Vibrations lumineuses (Anthony Girard à la Schola Cantorum

Vendredi dernier, nous avons écouté un concert entièrement consacré à la musique de chambre d’Anthony Girard dans la salle César Franck de la Schola Cantorum.

Comme vous êtes tellement cultivées, mes chères lectrices, vous connaissez bien la musique d'Anthony Girard. Délicate, raffinée, un peu hors du temps, ni contemporaine ni archaïsante, authentique avant tout. Anthony Girard écrit la musique qu’il veut entendre, avec une simplicité désarmante, presque enfantine. Influencé par le minimalisme post-contemporain et la spiritualité d’Arvo Pärt, mais aussi par la poésie, il incarne la continuité et la permanence d’une certaine tradition française (Satie, Fauré, Poulenc, Greif et les autres).

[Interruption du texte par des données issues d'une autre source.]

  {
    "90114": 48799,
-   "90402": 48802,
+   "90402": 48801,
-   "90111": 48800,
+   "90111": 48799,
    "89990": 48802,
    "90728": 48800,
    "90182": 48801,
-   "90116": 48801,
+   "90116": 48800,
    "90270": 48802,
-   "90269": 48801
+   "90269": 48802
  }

Nous commençons par Le porteur de flamme, messager de la joie, interprété brillamment par le dédicataire Philippe Portejoie au saxophone, avec Frédérique Lagarde au piano. Le compositeur nous dit que ce messager de joie est le musicien, chargé d’apporter la douceur et la consolation dans les cœurs. Une belle énergie rythmique grâce aux motifs rythmiques par 5, un peu jazzy, et une vraie sensation de joie. C'est suffisamment rare pour être souligné, tant il y a d'oeuvres contemporaines parfaitement sinistres. C’est une pièce que j’aime beaucoup même si je la trouve un peu répétitive par moments. On peut en écouter une version de concert ici.

Ensuite vient une pièce récente (2024) pour deux flûtes et piano, très brillamment joué par Éric et Patrice Kirchhoff. Magnifiquement écrite pour l’instrument, et la symbiose des deux flûtistes virtuoses fait vraiment plaisir à voir autant qu’à entendre. Girard utilise presque le piano comme une troisième flûte en le plaçant beaucoup dans l’aigu pour dialoguer avec elles, et ça sonne très bien.

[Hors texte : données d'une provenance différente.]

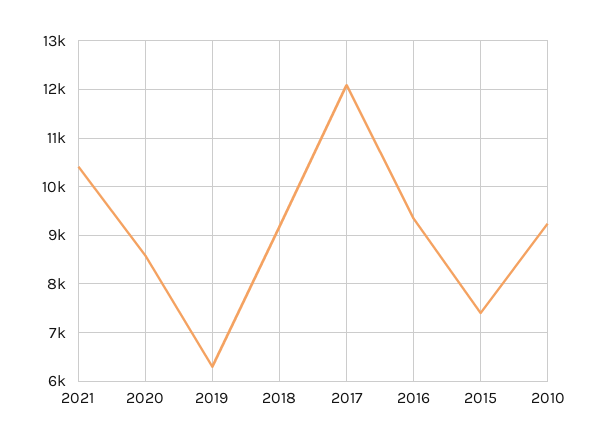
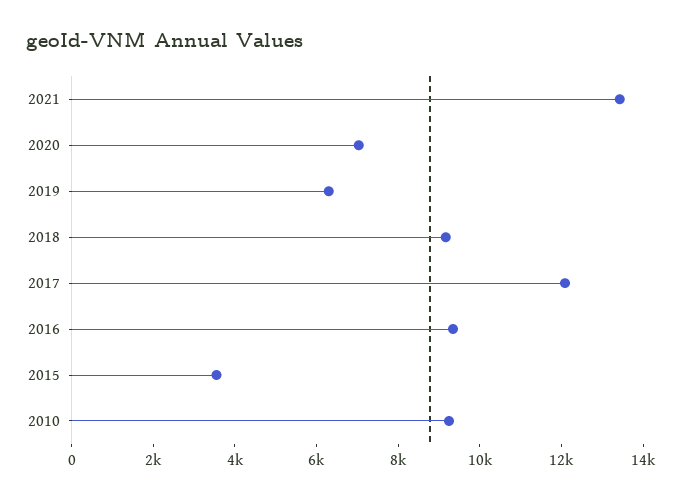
  {
-   "2021": 10400,
+   "2021": 13500,
-   "2020": 8600,
+   "2020": 7000,
    "2019": 6200,
    "2018": 9200,
    "2017": 12000,
    "2016": 9400,
-   "2015": 7400,
+   "2015": 3500,
    "2010": 9200
  }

Retour du saxophone pour une pièce de 2010, Éloge de la folie. Anthony Girard nous cite un poète soufi qui précise que cette folie n’est pas celle que procure la boisson, mais plutôt l’ivresse amoureuse. Les accords mystérieux du début me font un peu penser aux sugar chords du jazz, ces accords saturés mais pas dissonants. Magnifique écriture mélodique, très inspirée. J’adore.

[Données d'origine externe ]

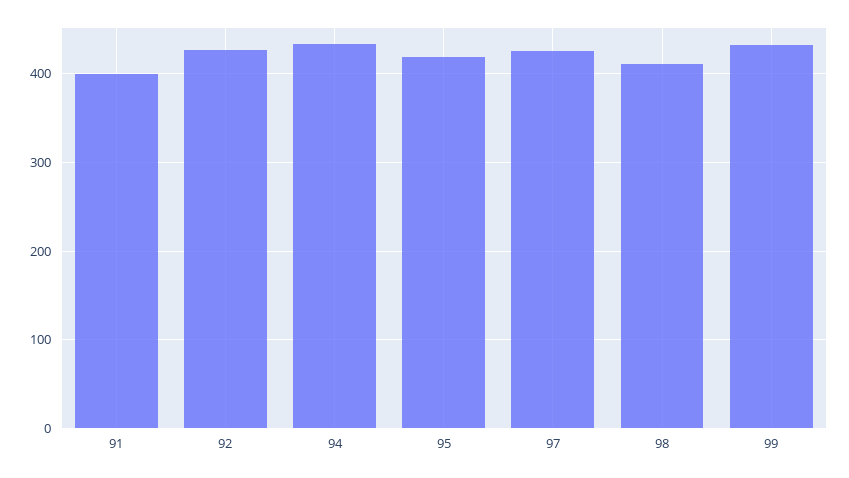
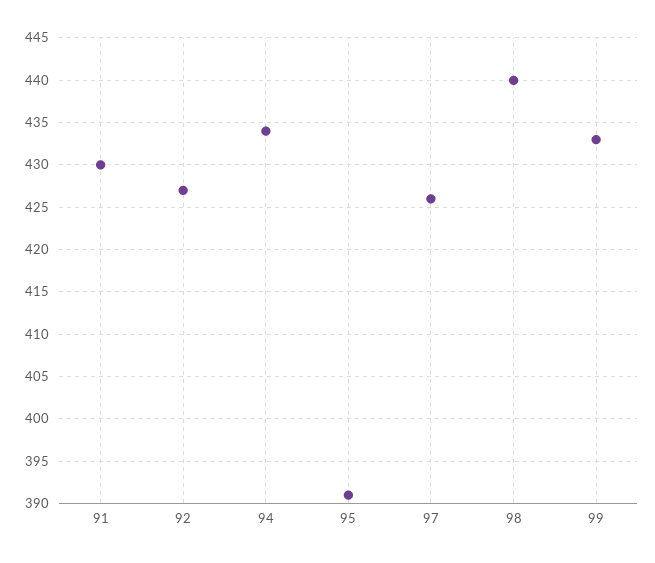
  {
-   "91": 400,
+   "91": 430,
    "92": 427,
    "94": 434,
-   "95": 420,
+   "95": 391,
    "97": 426,
-   "98": 410,
+   "98": 440,
    "99": 433
  }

Ensuite nous entendons les Vibrations lumineuses pour piccolo et piano, où Patrice Kirchhoff nous démontre que cet instrument mélodique entre tous peut être très doux même dans le suraigu.

Et puis vient une petite pièce pour piano à 4 mains intitulée La Rose et son désir. Le compositeur a placé ce texte en tête de la partition, texte qu’il nous lit avant qu’elle soit jouée :

 

A quoi ressemble le sourire de la rose ?

Où se dirigent ses pensées ?

Hautaine et délicate, finement ouvragée. Elle est fière de sa splendeur.

  • Je suis la reine des fleurs.

Un papillon blanc, venu respirer son arôme :

  • La reine, tu en es sûre, qui te l'a dit ?
  • Les poètes
  • Ce sont des menteurs ou des illusionnistes.
  • Regarde combien je suis charmante.
  • L'air est plus léger, le soleil plus brillant. La terre qui te nourrit est pleine de vigueur, la pluie te vivifie.
  • Regarde, regarde et sens à quel point je suis merveilleuse et parfumée.
  • Créature éphémère, tes pétales tombent en poussière.
  • La beauté n'est donc pas immortelle ?
  •  Tu n'es qu'un rêve ; seule la rose immatérielle est éternelle.

 

Je ne résiste pas au plaisir de vous montrer les premières mesures de la partition, qui vous donnent un aperçu du style d'Anthony Girard:

 

C’est une passacaille dont la structure harmonique est simplissime : une série d’accords parfaits qui descendent de façon chromatique et parallèle du Do dièse mineur au La mineur. Quoique prohibées par l’harmonie tonale traditionnelle (ou scolaire), ces quintes parallèles peuvent sonner fort bien … à condition de bien les harmoniser, ce dont nous avons une nouvelle démonstration. Cette série de variations légères et gracieuses, délicatement mélancoliques, subtilement dissonantes, avec un petit rythme de sicilienne, m’ont fait penser à des danseuses de ballet.

Nous terminons par une note festive avec la création d’une nouvelle pièce pour flûte, saxophone, basson et piano. Cette pièce prend par moments des tours plus dramatiques, plus sombres.

Ce fut une soirée fort charmante, un peu hors du temps. Un peu comme une bulle de douceur et de poésie préservée par hasard dans un monde de brutalité, de machines bruyantes et d’égoïsme forcené.